Recent years have seen a major and continuing transition from state control of production facilities to private ownership. This trend has been visible in both industrial and, especially, developing countries.
It has included not only manufacturing plants but, more importantly, a set of activities ranging from financial services to infrastructure, the latter including electricity, communications, transportation and port facilities, among others.
Between 1988 and 1992, developing country governments realized more than US$60 billion in revenues from the sale of state-owned assets. In value, two-thirds of these privatizations were concentrated in Latin America, especially in Mexico, Argentina, Brazil and, smaller in value terms, Venezuela and Chile.
Significant privatizations, however, also occurred in a variety of other developing countries, including Malaysia, the Philippines and Thailand in southeast Asia, and Portugal, Hungary, Poland and Czech and Slovak Republics in Europe.

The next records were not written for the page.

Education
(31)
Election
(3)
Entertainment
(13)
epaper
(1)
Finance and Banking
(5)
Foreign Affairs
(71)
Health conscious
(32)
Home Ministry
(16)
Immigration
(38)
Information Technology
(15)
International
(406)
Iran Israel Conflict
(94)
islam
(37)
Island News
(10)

Although much smaller in financial terms, large numbers of transactions took place in such countries as Turkey, Pakistan, Tunisia, Nigeria, Honduras, Ghana and Sri Lanka.
The increasing popularity of privatization is being driven by two primary factors. First, governments have found a major drain on their fiscal accounts at a time when revenues have been difficult to generate. Thus, selling these enterprises to the private sector has permitted governments to cut their fiscal deficits and to allocate funds for other purposes. In addition, of course, proceeds from sales have been a welcome source of revenue. Much more importantly, the move to privatization has been motivated by the simple realization in many countries that public sector companies have not been an effective means for providing many types of services. Efficient operations rarely have been the overriding objective of such enterprises, and the result often has been high costs and slow response, if there was any response at all, to changing markets and consumer desires.
Moreover, because governments became less and less able to finance company deficits, needed maintenance and modernization typically also became a casualty, thus compounding losses and inefficiency.
Although most funding to support privatization came from local sources, the amounts generated from abroad have also been substantial. During 1988-1992, foreign sources provided about $18.5 billion, or 30% of total privatization financing, during this period.
Of this amount, more than a quarter went to various Eastern European countries, where the ability to mobilize local savings was inadequate. However, owing to its much greater importance in overall privatization activity, Latin America also attracted the most foreign funding, amounting to nearly two-thirds of the total.
It should not be surprising to find that of the foreign investments in privatizations, most has come in the form of foreign direct investment (FDI). Besides bringing capital, strong foreign equity partners can provide precisely the types of strengths needed to make enterprises once again productive: technical skills, production knowledge, management practices, marketing intelligence, etc.
In total, FDI accounted for flows of $14.5 billion between 1988-1992, more than three-quarters of the financing from foreigners.
Privatizations also accounted for a substantial proportion of total FDI during this period, more than 10%. This figure varied considerably across regions, however, being much more important in Europe and Latin America than in other areas.
In some countries, of course, the part of FDI going to privatization was much higher, as in Argentina (36%) and Venezuela (41%). In East Asia, FDI flows overall were so large that financing for privatizations, although significant, paled by comparison. In some other areas, countries restricted foreign participation.
The existence of privatization programs, particularly those that encourage foreigners as participants, are an important signal to other investors. It has been shown that FDI destined for privatization, for example, has as one consequence increased flows of other types of FDI.
Investors see privatization as an indication that governments are serious about opening their economies, reducing fiscal deficits, cutting back on the role of government in the economy and improving infrastructural elements. All of these are signs that the investment climate is improving, and investors, foreign and domestic alike, tend to react positively.
— From Discussion Paper No. 20 of the International Finance Corp., an affiliate of the World Bank, Washington, D.C.